Please tell us your thoughts below.

About Melanie Yunk (50 Articles)
Melanie Yunk, President, Roaring Pajamas Melanie Yunk started working as a social media and search engine optimization consultant early in 2009, when she founded Roaring Pajamas, a digital marketing agency in Northern California. Melanie is passionate about helping businesses market their products and services online. She brings more than 20 years of marketing, engineering and content experience to clients from various industries, including search engines, construction, retail, B2B, wholesale, heavy duty trucks, authors and more. Melanie previously founded Melanie's Fine Foods after purchasing Big Acres® Gourmet Sauces where she expanded the line to be distributed nationwide and in Canada. She also founded Yunk Consulting where she assisted software and semiconductor companies in implementing international standards for electronic databooks that she also helped developed while working at Intel Corporation. Her earliest career began at Honeywell Commercial Flight Systems where she worked on the Boeing 777 and MD11 cockpit projects. She continues to write on the Roaring Pajamas Blog and also as a guest blogger writing about all natural and gourmet foods. Melanie volunteers as a Board Member for the San Carlos Chamber of Commerce and former President of the Advisory Board for the Rosalie Rendu Center in East Palo Alto. She lives in San Carlos with her husband Kent and two Cornish Rex cats.

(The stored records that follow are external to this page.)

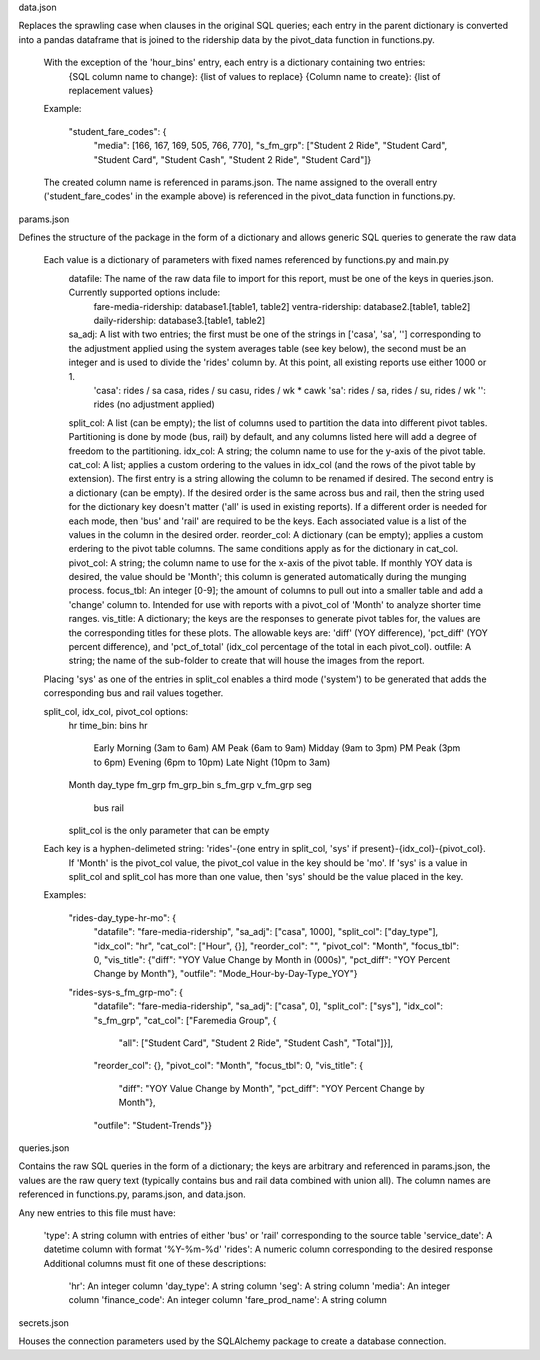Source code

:data.json

Replaces the sprawling case when clauses in the original SQL queries; each entry in the parent dictionary is converted into a pandas dataframe that is joined to the ridership data by the pivot_data function in functions.py.

    With the exception of the 'hour_bins' entry, each entry is a dictionary containing two entries:
        {SQL column name to change}: {list of values to replace}
        {Column name to create}: {list of replacement values}

    Example:

      "student_fare_codes": {
          "media": [166, 167, 169, 505, 766, 770],
          "s_fm_grp": ["Student 2 Ride", "Student Card", "Student Card", "Student Cash", "Student 2 Ride", "Student Card"]}

    The created column name is referenced in params.json.
    The name assigned to the overall entry ('student_fare_codes' in the example above) is referenced in the pivot_data function in functions.py.

params.json

Defines the structure of the package in the form of a dictionary and allows generic SQL queries to generate the raw data

    Each value is a dictionary of parameters with fixed names referenced by functions.py and main.py
        datafile: The name of the raw data file to import for this report, must be one of the keys in queries.json. Currently supported options include:
            fare-media-ridership: database1.[table1, table2]
            ventra-ridership: database2.[table1, table2]
            daily-ridership: database3.[table1, table2]
        sa_adj: A list with two entries; the first must be one of the strings in ['casa', 'sa', ''] corresponding to the adjustment applied using the system averages table (see key below), the second must be an integer and is used to divide the 'rides' column by. At this point, all existing reports use either 1000 or 1.
            'casa': rides / sa casa, rides / su casu, rides / wk * cawk
            'sa': rides / sa, rides / su, rides / wk
            '': rides (no adjustment applied)
        split_col: A list (can be empty); the list of columns used to partition the data into different pivot tables. Partitioning is done by mode (bus, rail) by default, and any columns listed here will add a degree of freedom to the partitioning.
        idx_col: A string; the column name to use for the y-axis of the pivot table.
        cat_col: A list; applies a custom ordering to the values in idx_col (and the rows of the pivot table by extension). The first entry is a string allowing the column to be renamed if desired. The second entry is a dictionary (can be empty). If the desired order is the same across bus and rail, then the string used for the dictionary key doesn't matter ('all' is used in existing reports). If a different order is needed for each mode, then 'bus' and 'rail' are required to be the keys. Each associated value is a list of the values in the column in the desired order.
        reorder_col: A dictionary (can be empty); applies a custom erdering to the pivot table columns. The same conditions apply as for the dictionary in cat_col.
        pivot_col: A string; the column name to use for the x-axis of the pivot table. If monthly YOY data is desired, the value should be 'Month'; this column is generated automatically during the munging process.
        focus_tbl: An integer [0-9]; the amount of columns to pull out into a smaller table and add a 'change' column to. Intended for use with reports with a pivot_col of 'Month' to analyze shorter time ranges.
        vis_title: A dictionary; the keys are the responses to generate pivot tables for, the values are the corresponding titles for these plots. The allowable keys are: 'diff' (YOY difference), 'pct_diff' (YOY percent difference), and 'pct_of_total' (idx_col percentage of the total in each pivot_col).
        outfile: A string; the name of the sub-folder to create that will house the images from the report.

    Placing 'sys' as one of the entries in split_col enables a third mode ('system') to be generated that adds the corresponding bus and rail values together.

    split_col, idx_col, pivot_col options:
        hr
        time_bin: bins hr
            Early Morning (3am to 6am)
            AM Peak (6am to 9am)
            Midday (9am to 3pm)
            PM Peak (3pm to 6pm)
            Evening (6pm to 10pm)
            Late Night (10pm to 3am)
        Month
        day_type
        fm_grp
        fm_grp_bin
        s_fm_grp
        v_fm_grp
        seg
            bus
            rail
        split_col is the only parameter that can be empty

    Each key is a hyphen-delimeted string: 'rides'-{one entry in split_col, 'sys' if present}-{idx_col}-{pivot_col}.
        If 'Month' is the pivot_col value, the pivot_col value in the key should be 'mo'.
        If 'sys' is a value in split_col and split_col has more than one value, then 'sys' should be the value placed in the key.

    Examples:

      "rides-day_type-hr-mo": {
          "datafile": "fare-media-ridership",
          "sa_adj": ["casa", 1000],
          "split_col": ["day_type"],
          "idx_col": "hr",
          "cat_col": ["Hour", {}],
          "reorder_col": "",
          "pivot_col": "Month",
          "focus_tbl": 0,
          "vis_title": {"diff": "YOY Value Change by Month in (000s)",
          "pct_diff": "YOY Percent Change by Month"},
          "outfile": "Mode_Hour-by-Day-Type_YOY"}

      "rides-sys-s_fm_grp-mo": {
          "datafile": "fare-media-ridership",
          "sa_adj": ["casa", 0],
          "split_col": ["sys"],
          "idx_col": "s_fm_grp",
          "cat_col": ["Faremedia Group", {
              "all": ["Student Card", "Student 2 Ride", "Student Cash", "Total"]}],
          "reorder_col": {},
          "pivot_col": "Month",
          "focus_tbl": 0,
          "vis_title": {
              "diff": "YOY Value Change by Month",
              "pct_diff": "YOY Percent Change by Month"},
          "outfile": "Student-Trends"}}

queries.json

Contains the raw SQL queries in the form of a dictionary; the keys are arbitrary and referenced in params.json, the values are the raw query text (typically contains bus and rail data combined with union all). The column names are referenced in functions.py, params.json, and data.json.

Any new entries to this file must have:

    'type': A string column with entries of either 'bus' or 'rail' corresponding to the source table
    'service_date': A datetime column with format '%Y-%m-%d'
    'rides': A numeric column corresponding to the desired response
    Additional columns must fit one of these descriptions:
        'hr': An integer column
        'day_type': A string column
        'seg': A string column
        'media': An integer column
        'finance_code': An integer column
        'fare_prod_name': A string column

secrets.json

Houses the connection parameters used by the SQLAlchemy package to create a database connection.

5 Comments on (Expert Feature) Mobile Phones at the Dinner Table – Acceptable or Etiquette Nightmare?

  1. Thanks for the post Melanie! It’s so ironic how the popularity of SOCIAL media is making us less SOCIAL than ever before. I know I’ve been guilty of sharing a meal with friends and family and updating my Facebook status at the same time. Instead of socializing online I should be socializing with the humans sitting in front of me. I applaud efforts to minimize the use of smart phones in restaurants and during family/friend time. We’re just about to implement a policy in our house where friends and family “check” their phones at the door so we can really enjoy each other’s company. Thanks for highlighting this important issue!

    • Hello Sydni,

      Thank you so much for your comment (and your honesty). I think we’re all guilty of cell-phone abuse at one time or another. Those little machines are difficult to ignore, especially when they’re flashing, beeping and pulsing. Love, love, love the new home policy! Congratulations!

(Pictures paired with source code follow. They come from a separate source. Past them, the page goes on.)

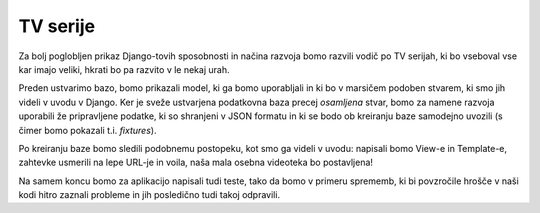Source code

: TV serije
=========

Za bolj poglobljen prikaz Django-tovih sposobnosti in načina razvoja bomo razvili vodič po TV serijah, ki bo vseboval vse kar imajo veliki, hkrati bo pa razvito v le nekaj urah.

Preden ustvarimo bazo, bomo prikazali model, ki ga bomo uporabljali in ki bo v marsičem podoben stvarem, ki smo jih videli v uvodu v Django. Ker je sveže ustvarjena podatkovna baza precej *osamljena* stvar, bomo za namene razvoja uporabili že pripravljene podatke, ki so shranjeni v JSON formatu in ki se bodo ob kreiranju baze samodejno uvozili (s čimer bomo pokazali t.i. *fixtures*).

Po kreiranju baze bomo sledili podobnemu postopeku, kot smo ga videli v uvodu: napisali bomo View-e in Template-e, zahtevke usmerili na lepe URL-je in voila, naša mala osebna videoteka bo postavljena!

Na samem koncu bomo za aplikacijo napisali tudi teste, tako da bomo v primeru sprememb, ki bi povzročile hrošče v naši kodi hitro zaznali probleme in jih posledično tudi takoj odpravili.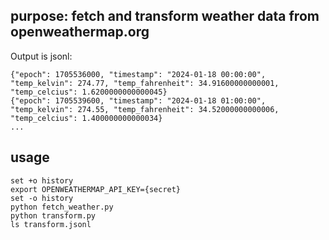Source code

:** purpose: fetch and transform weather data from openweathermap.org

Output is jsonl:
#+begin_example
{"epoch": 1705536000, "timestamp": "2024-01-18 00:00:00", "temp_kelvin": 274.77, "temp_fahrenheit": 34.91600000000001, "temp_celcius": 1.6200000000000045}
{"epoch": 1705539600, "timestamp": "2024-01-18 01:00:00", "temp_kelvin": 274.55, "temp_fahrenheit": 34.52000000000006, "temp_celcius": 1.400000000000034}
...
#+end_example

** usage

#+begin_example
set +o history
export OPENWEATHERMAP_API_KEY={secret}
set -o history
python fetch_weather.py
python transform.py
ls transform.jsonl
#+end_example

  2. I agree with Sydni and I do the same thing when I am with my wife and kids! I don’t want my kids and wife to ever think they’re not more important than my social media life. Your post actually made me think twice when I was talking to someone and my phone rang. Both times I let it go to voicemail and stayed focused. Thanks for the reminder!

  3. I’ve always wondered why this is an issue, at all. Yes, to go out to dinner with someone on a social occasion it is completely unacceptable to ignore your dinner companion and text/talk on your cell phone. But that is an offense against your dinner companion not everyone else in the room. Do we get upset with people in a restaurant when they stuff a napkin in their shirt collar? How about if they use the wrong fork with their salad, or put ice cubes in their wine? the bottom line is it isn’t any of our business what someone is doing at their table.
    If the meal is a business meeting, and the phone conversation/text is necessary to the meeting, then it should be acceptable… but no one knows that except the people at the table.
    We live in a world where offense is easily taken for the most nondescript reason and real offense is defended as personal freedom. We really need to get some perspective and perhaps a life.

    • Dear Lou,

      Thank you so much for your comments, your passion about this topic and for taking the time to be with your dining companions instead of using your mobile phone! Your point that the entire room isn’t responsible for the actions of a single person make sense to me, and I don’t believe the intent of my post is to empower the room to enforce or be involved. However, the actions of one person should never be disruptive to many, as is the case with someone who’s talking loudly on their phone. Anyway, thanks again!